**DOCUMENT PASSAGE**
-- begin --
On 2017-04-06 00:37, Gregory Maxwell via bitcoin-dev wrote:
> A month ago I was explaining the attack on Bitcoin's SHA2 hashcash
> which
> is exploited by ASICBOOST and the various steps which could be used to
> block it in the network if it became a problem.
>
> While most discussion of ASICBOOST has focused on the overt method
> of implementing it, there also exists a covert method for using it.
>
> As I explained one of the approaches to inhibit covert ASICBOOST I
> realized that my words were pretty much also describing the SegWit
> commitment structure.
>
> The authors of the SegWit proposal made a specific effort to not be
> incompatible with any mining system and, in particular, changed the
> design at one point to accommodate mining chips with forced payout
> addresses.
>
> Had there been awareness of exploitation of this attack an effort
> would have been made to avoid incompatibility-- simply to separate
> concerns. But the best methods of implementing the covert attack
> are significantly incompatible with virtually any method of
> extending Bitcoin's transaction capabilities; with the notable
> exception of extension blocks (which have their own problems).
>
> An incompatibility would go a long way to explain some of the
> more inexplicable behavior from some parties in the mining
> ecosystem so I began looking for supporting evidence.
>
> Reverse engineering of a particular mining chip has demonstrated
> conclusively that ASICBOOST has been implemented
> in hardware.
>
> On that basis, I offer the following BIP draft for discussion.
> This proposal does not prevent the attack in general, but only
> inhibits covert forms of it which are incompatible with
> improvements to the Bitcoin protocol.
>
> I hope that even those of us who would strongly prefer that
> ASICBOOST be blocked completely can come together to support
> a protective measure that separates concerns by inhibiting
> the covert use of it that potentially blocks protocol improvements.
>
> The specific activation height is something I currently don't have
> a strong opinion, so I've left it unspecified for the moment.
>
> <pre>
> BIP: TBD
> Layer: Consensus
> Title: Inhibiting a covert attack on the Bitcoin POW function
> Author: Greg Maxwell <greg at xiph.org>
> Status: Draft
> Type: Standards Track
> Created: 2016-04-05
> License: PD
> </pre>
>
> ==Abstract==
>
> This proposal inhibits the covert exploitation of a known
> vulnerability in Bitcoin Proof of Work function.
>
> The key words "MUST", "MUST NOT", "REQUIRED", "SHALL", "SHALL NOT",
> "SHOULD", "SHOULD NOT", "RECOMMENDED", "MAY", and "OPTIONAL" in this
> document are to be interpreted as described in RFC 2119.
>
> ==Motivation==
>
> Due to a design oversight the Bitcoin proof of work function has a
> potential
> attack which can allow an attacking miner to save up-to 30% of their
> energy
> costs (though closer to 20% is more likely due to implementation
> overheads).
>
> Timo Hanke and Sergio Demian Lerner claim to hold a patent on this
> attack,
> which they have so far not licensed for free and open use by the
> public.
> They have been marketing their patent licenses under the trade-name
> ASICBOOST. The document takes no position on the validity or
> enforceability
> of the patent.
-- end --
**MATERIAL SUPPLIED**
-- begin --
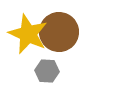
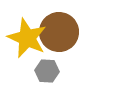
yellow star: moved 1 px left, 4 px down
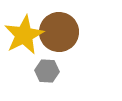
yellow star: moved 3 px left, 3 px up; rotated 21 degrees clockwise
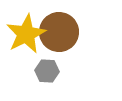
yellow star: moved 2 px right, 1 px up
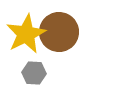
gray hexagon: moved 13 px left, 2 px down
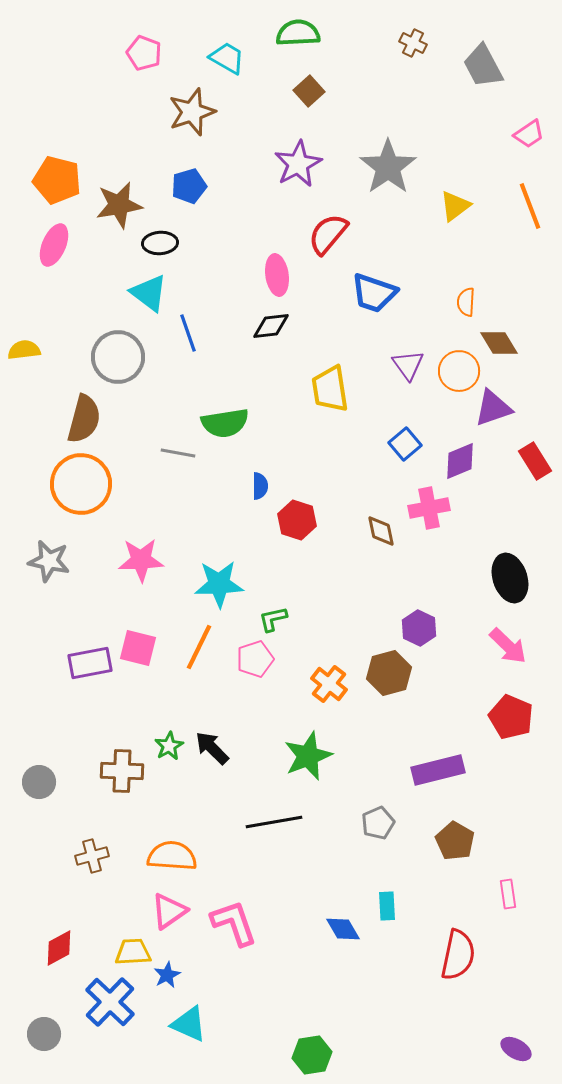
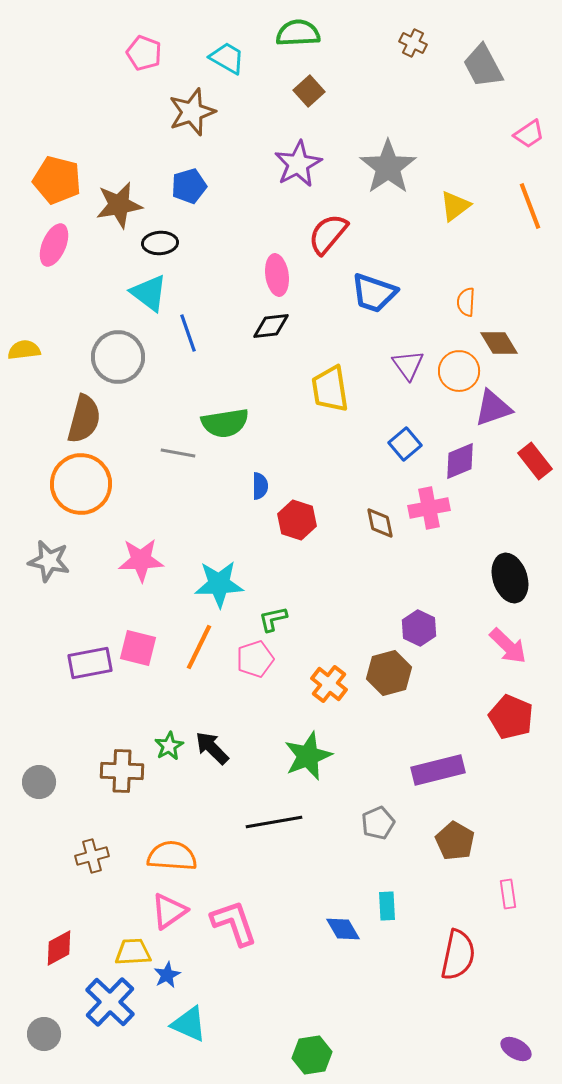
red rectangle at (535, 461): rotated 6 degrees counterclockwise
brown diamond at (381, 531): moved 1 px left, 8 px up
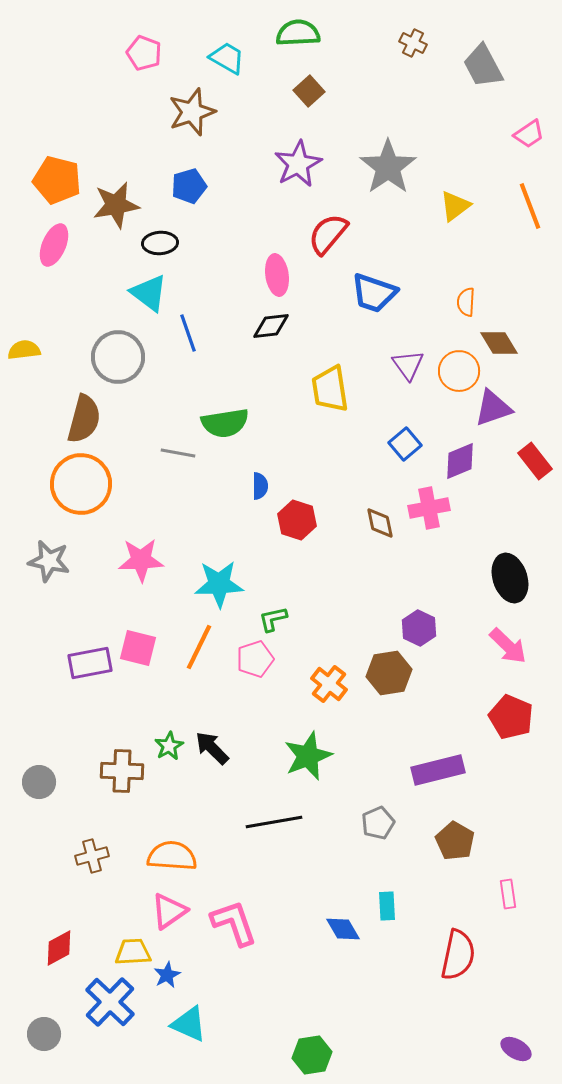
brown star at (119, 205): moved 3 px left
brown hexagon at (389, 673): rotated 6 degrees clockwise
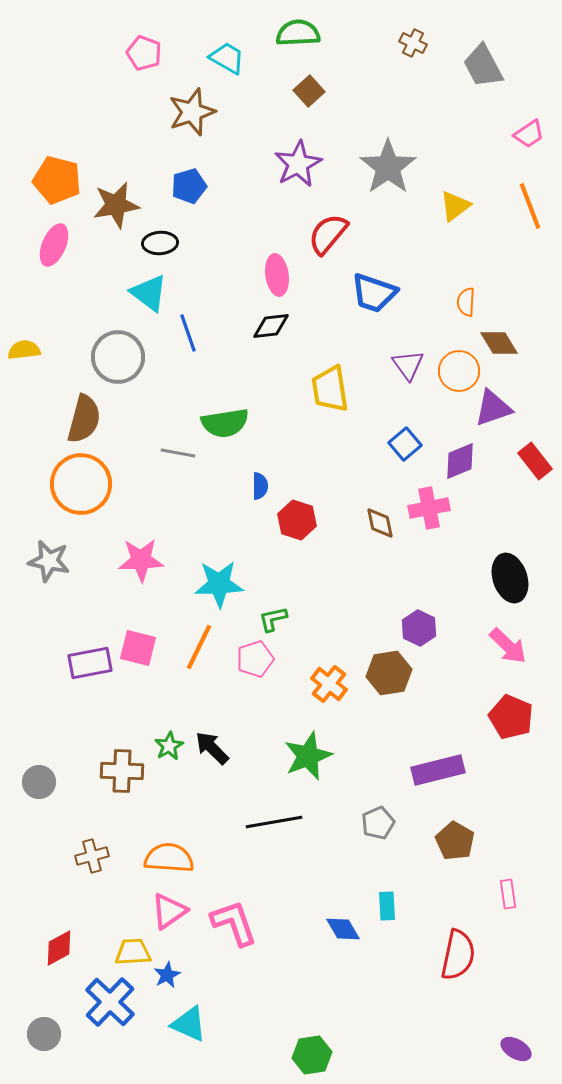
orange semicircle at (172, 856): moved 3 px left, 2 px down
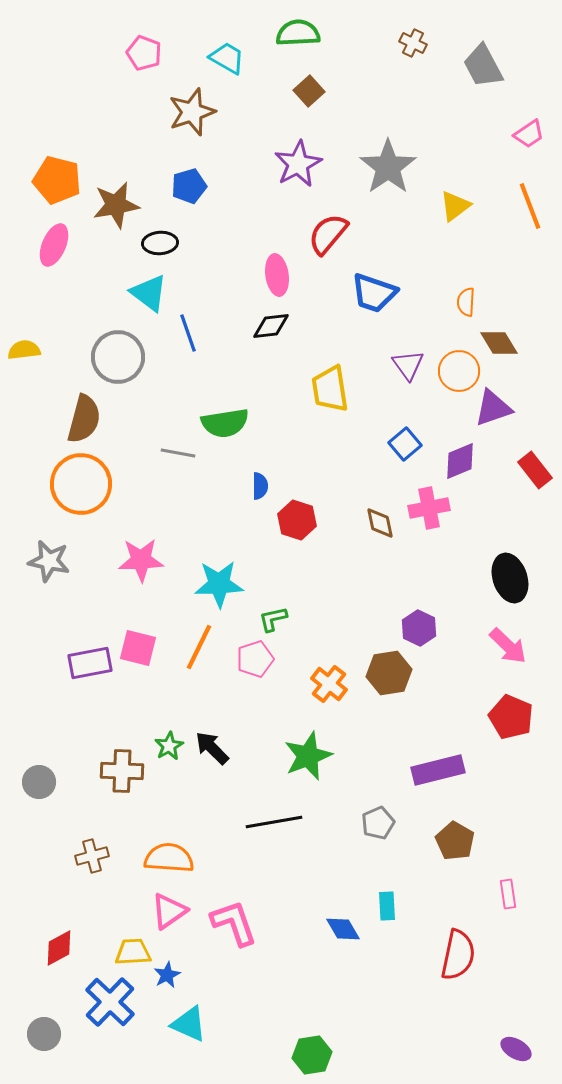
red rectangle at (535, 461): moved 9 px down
-- end --
**CHALLENGE 1**
According to the ASICBOOST message, why is an attacking miner's likely saving closer to 20% of energy costs than the full 30%?
**CHALLENGE 2**
Rewrite the paragraph of the ASICBOOST message that begins "Timo Hanke and Sergio Demian Lerner claim" as a short list, keeping its main facts.

**TASK SOLUTION 1**
Implementation overheads cut into the savings. The attack can save up to 30% of energy costs, but closer to 20% is more likely.

**TASK SOLUTION 2**
- Timo Hanke and Sergio Demian Lerner claim to hold a patent on this attack.
- They have not licensed it for free and open use by the public.
- They market the patent licenses under the trade name ASICBOOST.
- The document takes no position on whether the patent is valid or enforceable.